Regexp convert sql LIMIT syntax to SqlServer TOP syntax


I have some query string written for PostgreSQL and I have to convert them to SqlServer. I'm using C# 6.

In order to convert from LIMIT syntax to TOP syntax I've written the following simple regex:

SELECT ([\S\s]*)LIMIT (\d+) -> SELECT TOP $2 $1

The complete line code is:

return Regex.Replace(query, @"SELECT ([\S\s]*)LIMIT (\d+)", "SELECT TOP $2 $1", RegexOptions.RightToLeft);

Now, eveything works fine for simple query but it does not work for subquery: the TOP string is put everytime in the super parent query.

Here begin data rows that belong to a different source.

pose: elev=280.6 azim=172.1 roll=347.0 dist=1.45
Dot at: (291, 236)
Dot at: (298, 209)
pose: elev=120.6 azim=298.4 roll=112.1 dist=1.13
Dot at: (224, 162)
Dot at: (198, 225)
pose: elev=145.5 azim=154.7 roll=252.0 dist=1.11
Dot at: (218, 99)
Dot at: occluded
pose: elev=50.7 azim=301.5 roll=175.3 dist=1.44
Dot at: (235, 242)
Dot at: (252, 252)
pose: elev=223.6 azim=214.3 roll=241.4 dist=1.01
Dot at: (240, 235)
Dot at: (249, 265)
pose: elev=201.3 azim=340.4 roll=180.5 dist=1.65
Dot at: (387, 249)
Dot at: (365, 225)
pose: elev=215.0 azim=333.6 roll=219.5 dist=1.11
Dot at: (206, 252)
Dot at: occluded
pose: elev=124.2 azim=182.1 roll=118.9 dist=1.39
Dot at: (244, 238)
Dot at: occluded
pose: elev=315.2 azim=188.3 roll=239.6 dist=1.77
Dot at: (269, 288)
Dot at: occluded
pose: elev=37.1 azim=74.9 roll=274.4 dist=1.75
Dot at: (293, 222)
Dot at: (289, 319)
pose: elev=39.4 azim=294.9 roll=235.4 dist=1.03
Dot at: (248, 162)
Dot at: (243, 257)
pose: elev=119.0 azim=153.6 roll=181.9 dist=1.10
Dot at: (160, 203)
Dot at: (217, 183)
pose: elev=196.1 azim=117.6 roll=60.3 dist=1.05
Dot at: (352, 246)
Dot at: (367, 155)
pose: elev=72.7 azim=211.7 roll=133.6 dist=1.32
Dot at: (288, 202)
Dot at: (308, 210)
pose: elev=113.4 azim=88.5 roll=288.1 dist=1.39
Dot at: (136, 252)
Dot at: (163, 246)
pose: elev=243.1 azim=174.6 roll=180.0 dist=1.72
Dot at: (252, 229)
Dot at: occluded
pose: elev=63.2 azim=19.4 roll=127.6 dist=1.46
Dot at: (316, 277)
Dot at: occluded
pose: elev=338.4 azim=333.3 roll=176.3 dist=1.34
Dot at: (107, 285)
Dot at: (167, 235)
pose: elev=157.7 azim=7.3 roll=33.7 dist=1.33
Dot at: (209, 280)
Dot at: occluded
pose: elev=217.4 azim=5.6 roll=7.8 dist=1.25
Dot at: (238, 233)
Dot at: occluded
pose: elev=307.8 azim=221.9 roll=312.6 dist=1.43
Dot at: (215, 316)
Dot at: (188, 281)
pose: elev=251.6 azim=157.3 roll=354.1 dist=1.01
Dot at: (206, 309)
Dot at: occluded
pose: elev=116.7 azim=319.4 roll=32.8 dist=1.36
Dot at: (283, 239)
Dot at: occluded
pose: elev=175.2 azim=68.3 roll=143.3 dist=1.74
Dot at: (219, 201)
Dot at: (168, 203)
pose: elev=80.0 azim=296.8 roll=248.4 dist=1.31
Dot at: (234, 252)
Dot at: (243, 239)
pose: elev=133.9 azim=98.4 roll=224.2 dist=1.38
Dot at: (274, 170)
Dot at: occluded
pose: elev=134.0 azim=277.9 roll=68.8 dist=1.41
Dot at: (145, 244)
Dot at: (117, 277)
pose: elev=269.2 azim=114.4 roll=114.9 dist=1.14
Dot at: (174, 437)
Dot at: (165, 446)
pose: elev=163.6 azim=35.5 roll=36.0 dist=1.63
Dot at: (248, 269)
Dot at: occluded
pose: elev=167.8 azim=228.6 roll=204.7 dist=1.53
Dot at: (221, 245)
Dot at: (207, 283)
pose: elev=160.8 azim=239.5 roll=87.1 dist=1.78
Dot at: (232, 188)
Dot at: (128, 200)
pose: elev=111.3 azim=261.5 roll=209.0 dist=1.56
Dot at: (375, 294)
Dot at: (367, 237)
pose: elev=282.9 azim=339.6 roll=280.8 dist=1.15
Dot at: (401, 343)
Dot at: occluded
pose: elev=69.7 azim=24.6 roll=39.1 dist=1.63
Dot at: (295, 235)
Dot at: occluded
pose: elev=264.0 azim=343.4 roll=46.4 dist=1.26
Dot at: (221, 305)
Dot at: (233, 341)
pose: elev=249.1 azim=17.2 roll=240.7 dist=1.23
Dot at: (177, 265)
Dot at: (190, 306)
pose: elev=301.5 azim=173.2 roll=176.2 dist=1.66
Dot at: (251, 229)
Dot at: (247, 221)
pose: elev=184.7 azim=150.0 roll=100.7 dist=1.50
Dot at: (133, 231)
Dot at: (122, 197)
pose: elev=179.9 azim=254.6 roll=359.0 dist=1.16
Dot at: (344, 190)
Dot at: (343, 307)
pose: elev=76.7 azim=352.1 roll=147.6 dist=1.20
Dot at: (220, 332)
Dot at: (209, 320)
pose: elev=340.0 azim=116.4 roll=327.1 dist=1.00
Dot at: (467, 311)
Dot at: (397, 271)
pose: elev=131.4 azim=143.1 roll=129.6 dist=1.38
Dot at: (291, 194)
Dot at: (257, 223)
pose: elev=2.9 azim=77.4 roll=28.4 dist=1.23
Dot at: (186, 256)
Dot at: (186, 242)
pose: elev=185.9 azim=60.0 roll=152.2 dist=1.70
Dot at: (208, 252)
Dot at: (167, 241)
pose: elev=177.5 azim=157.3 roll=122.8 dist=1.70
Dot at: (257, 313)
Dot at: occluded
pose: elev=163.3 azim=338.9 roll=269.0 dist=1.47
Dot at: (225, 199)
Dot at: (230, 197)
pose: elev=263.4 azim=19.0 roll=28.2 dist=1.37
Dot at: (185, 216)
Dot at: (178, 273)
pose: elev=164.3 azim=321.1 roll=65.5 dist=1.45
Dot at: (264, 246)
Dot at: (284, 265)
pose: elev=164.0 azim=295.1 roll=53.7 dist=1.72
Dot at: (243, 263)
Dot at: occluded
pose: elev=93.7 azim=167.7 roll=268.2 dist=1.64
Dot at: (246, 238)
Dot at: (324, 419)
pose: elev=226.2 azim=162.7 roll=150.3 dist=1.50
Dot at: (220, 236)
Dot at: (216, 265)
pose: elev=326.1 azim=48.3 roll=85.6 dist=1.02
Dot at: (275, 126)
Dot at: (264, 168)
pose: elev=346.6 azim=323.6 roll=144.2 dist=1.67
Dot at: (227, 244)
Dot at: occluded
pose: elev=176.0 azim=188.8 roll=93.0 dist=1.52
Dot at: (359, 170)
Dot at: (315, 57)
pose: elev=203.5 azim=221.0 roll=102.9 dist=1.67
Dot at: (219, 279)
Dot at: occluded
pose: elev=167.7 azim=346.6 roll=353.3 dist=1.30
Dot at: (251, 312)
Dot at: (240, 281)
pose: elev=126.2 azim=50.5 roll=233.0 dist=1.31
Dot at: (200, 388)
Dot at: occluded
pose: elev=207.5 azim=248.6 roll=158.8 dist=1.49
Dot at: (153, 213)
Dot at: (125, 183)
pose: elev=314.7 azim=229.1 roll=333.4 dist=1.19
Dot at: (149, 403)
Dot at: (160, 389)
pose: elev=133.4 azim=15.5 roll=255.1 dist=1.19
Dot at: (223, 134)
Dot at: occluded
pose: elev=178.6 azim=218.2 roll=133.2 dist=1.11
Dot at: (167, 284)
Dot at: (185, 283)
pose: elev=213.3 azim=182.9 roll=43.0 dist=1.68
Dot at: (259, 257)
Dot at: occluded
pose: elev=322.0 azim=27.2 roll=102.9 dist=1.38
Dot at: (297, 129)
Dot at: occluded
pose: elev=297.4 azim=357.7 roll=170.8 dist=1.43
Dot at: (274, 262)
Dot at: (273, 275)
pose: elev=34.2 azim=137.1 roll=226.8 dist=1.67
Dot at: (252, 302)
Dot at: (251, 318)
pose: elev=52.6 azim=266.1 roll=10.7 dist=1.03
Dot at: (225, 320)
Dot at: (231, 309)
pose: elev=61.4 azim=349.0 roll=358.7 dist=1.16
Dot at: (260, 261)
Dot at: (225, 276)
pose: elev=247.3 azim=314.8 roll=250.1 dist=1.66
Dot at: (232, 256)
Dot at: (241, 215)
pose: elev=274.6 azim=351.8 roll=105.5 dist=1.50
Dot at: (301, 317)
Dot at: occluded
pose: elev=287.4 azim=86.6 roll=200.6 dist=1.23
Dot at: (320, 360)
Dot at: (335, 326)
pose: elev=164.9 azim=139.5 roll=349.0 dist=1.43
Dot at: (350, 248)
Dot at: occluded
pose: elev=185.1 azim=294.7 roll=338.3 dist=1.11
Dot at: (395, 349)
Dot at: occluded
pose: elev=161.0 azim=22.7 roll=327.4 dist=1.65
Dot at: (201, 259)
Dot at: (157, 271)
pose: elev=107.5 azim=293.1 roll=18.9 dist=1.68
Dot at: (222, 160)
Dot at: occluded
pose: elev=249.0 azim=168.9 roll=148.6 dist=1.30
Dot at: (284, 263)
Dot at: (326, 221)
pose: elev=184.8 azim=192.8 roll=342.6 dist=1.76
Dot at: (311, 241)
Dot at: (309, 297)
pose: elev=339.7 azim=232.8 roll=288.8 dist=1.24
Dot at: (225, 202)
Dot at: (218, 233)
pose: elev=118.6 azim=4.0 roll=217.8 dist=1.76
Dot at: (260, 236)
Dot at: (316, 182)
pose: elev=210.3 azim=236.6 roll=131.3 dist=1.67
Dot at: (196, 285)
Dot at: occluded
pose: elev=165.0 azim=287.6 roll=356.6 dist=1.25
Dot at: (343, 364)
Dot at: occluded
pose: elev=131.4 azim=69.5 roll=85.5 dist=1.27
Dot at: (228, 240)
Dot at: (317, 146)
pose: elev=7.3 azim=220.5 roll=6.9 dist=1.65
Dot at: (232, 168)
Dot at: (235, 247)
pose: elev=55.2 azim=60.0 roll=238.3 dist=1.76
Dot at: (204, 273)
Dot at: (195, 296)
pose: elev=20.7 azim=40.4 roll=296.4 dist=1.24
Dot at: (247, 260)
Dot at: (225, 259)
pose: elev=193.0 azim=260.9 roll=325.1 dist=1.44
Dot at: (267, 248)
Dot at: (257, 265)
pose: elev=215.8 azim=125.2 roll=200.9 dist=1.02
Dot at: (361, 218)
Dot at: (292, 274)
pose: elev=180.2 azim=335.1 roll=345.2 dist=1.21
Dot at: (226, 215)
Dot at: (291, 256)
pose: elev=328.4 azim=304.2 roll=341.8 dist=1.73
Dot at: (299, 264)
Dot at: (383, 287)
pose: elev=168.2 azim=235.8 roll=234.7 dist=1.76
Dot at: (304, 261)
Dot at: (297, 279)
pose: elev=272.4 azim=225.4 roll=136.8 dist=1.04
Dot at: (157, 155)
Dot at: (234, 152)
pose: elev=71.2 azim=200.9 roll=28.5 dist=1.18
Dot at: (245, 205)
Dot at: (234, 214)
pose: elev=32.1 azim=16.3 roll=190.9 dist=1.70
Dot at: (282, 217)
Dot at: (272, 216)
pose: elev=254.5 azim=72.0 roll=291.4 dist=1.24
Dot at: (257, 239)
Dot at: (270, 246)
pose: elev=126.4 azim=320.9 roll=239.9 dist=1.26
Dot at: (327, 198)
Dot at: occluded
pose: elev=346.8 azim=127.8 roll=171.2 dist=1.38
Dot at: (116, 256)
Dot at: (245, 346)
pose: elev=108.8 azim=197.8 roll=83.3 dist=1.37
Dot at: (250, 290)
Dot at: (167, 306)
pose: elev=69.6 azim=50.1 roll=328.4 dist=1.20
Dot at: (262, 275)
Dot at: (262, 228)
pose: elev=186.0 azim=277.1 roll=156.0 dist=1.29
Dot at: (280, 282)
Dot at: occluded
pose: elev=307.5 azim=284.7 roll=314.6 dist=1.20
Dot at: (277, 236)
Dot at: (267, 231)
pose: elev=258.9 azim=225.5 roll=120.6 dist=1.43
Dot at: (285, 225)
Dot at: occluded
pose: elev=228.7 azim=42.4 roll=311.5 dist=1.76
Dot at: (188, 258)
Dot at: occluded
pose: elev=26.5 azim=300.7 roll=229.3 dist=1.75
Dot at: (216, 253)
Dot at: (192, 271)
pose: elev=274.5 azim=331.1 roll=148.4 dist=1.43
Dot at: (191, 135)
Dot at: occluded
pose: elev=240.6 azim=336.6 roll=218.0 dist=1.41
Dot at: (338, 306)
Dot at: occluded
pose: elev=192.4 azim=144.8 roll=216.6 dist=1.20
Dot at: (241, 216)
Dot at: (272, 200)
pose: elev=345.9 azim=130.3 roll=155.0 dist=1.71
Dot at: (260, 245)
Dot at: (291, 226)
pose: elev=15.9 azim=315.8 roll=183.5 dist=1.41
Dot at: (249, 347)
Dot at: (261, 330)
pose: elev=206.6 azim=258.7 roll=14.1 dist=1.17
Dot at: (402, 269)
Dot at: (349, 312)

Try for example the following query:

SELECT b3.aaa,
       b3.count
FROM
(
    SELECT CONCAT(b.foo / 100.0, '-', (b.foo + 10) / 100.0) AS aaa,
                      COUNT(b.foo) AS count
    FROM
    (
        SELECT b2.foo - (b2.foo % 10) AS foo
        FROM
        (
            SELECT CAST(b.foo * 100 AS INT) AS foo
            FROM eee b
                 INNER JOIN bar f ON b.bar_id = f.id
            WHERE b.foo < 1
                  AND f.nome = 'aaa'
        ) b2
    ) b
    GROUP BY b.foo
    ORDER BY b.foo
    LIMIT 10
)

it is converted to:

SELECT TOP 10 b3.aaa,
       b3.count
FROM
(
    SELECT CONCAT(b.foo / 100.0, '-', (b.foo + 10) / 100.0) AS aaa,
                      COUNT(b.foo) AS count
    FROM
    (
        SELECT b2.foo - (b2.foo % 10) AS foo
        FROM
        (
            SELECT CAST(b.foo * 100 AS INT) AS foo
            FROM eee b
                 INNER JOIN bar f ON b.bar_id = f.id
            WHERE b.foo < 1
                  AND f.nome = 'aaa'
        ) b2
    ) b
    GROUP BY b.foo
    ORDER BY b.foo
)

while I'd like to have

SELECT b3.aaa,
       b3.count
FROM
(
    SELECT TOP 10 CONCAT(b.foo / 100.0, '-', (b.foo + 10) / 100.0) AS aaa,
                      COUNT(b.foo) AS count
    FROM
    (
        SELECT b2.foo - (b2.foo % 10) AS foo
        FROM
        (
            SELECT CAST(b.foo * 100 AS INT) AS foo
            FROM eee b
                 INNER JOIN bar f ON b.bar_id = f.id
            WHERE b.foo < 1
                  AND f.nome = 'aaa'
        ) b2
    ) b
    GROUP BY b.foo
    ORDER BY b.foo
)

How should I write the regex I need?


Solution

  • This works okay with some changes I made to handle quoted parens:

    var pattern = @"SELECT ((?:[^'()]|(?>'[^']+')|(?<open>\()|(?<-open>\)))+(?(open)(?!)))LIMIT (\d+)";
    
    query = Regex.Replace(query, pattern, "SELECT TOP $2 $1");